Task item: Turn the lines below into a numbered list, skipping any blank lines. Leave the pictures out.

Data shown:
-- Opening Marker --

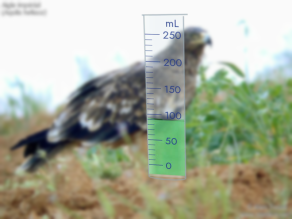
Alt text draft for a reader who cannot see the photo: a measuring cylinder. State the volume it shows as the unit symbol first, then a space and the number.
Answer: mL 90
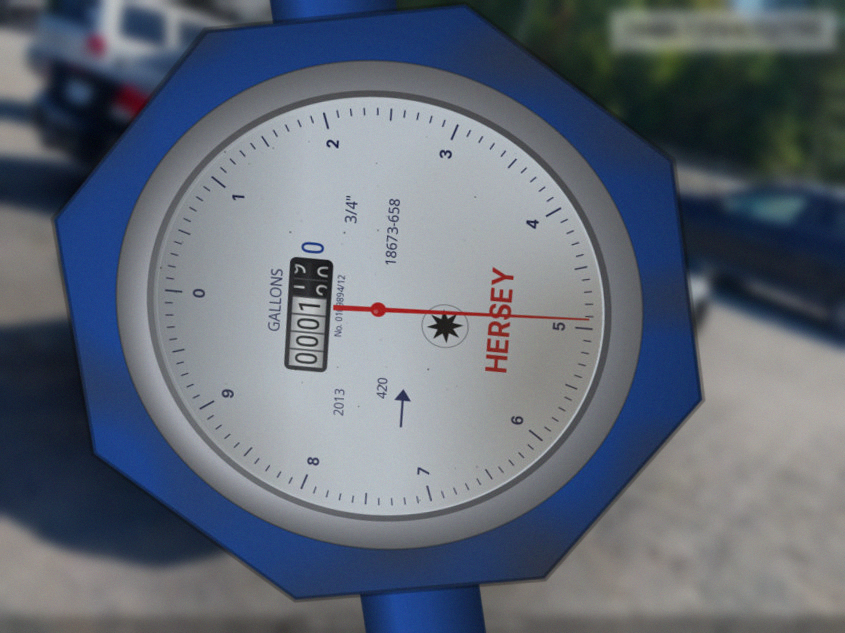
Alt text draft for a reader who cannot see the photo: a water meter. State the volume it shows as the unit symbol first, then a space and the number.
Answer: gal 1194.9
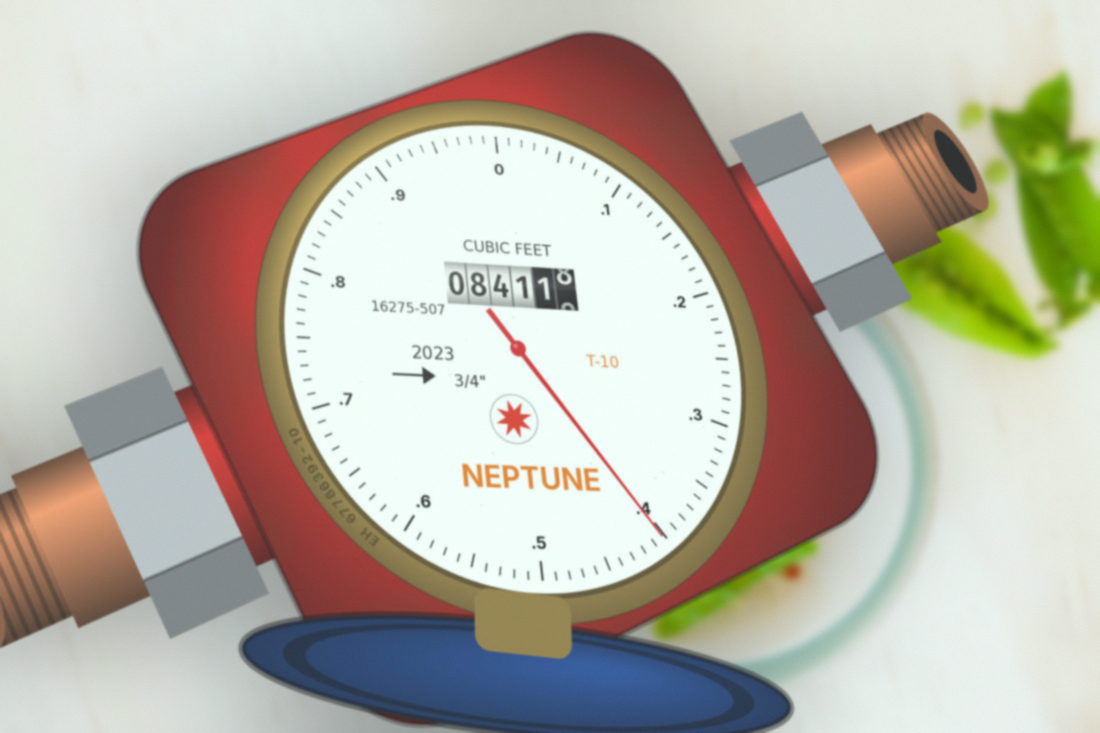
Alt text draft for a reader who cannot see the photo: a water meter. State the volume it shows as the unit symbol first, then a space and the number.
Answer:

-- Closing Marker --

Answer to the exercise:
1. Alt text draft for a reader who cannot see the photo: a measuring cylinder. State the volume it shows as the unit symbol first, then a space and the number.
2. Answer: mL 90
3. Alt text draft for a reader who cannot see the photo: a water meter. State the volume it shows as the unit symbol first, then a space and the number.
4. Answer: gal 1194.9
5. Alt text draft for a reader who cannot see the photo: a water meter. State the volume it shows as the unit symbol first, then a space and the number.
6. Answer:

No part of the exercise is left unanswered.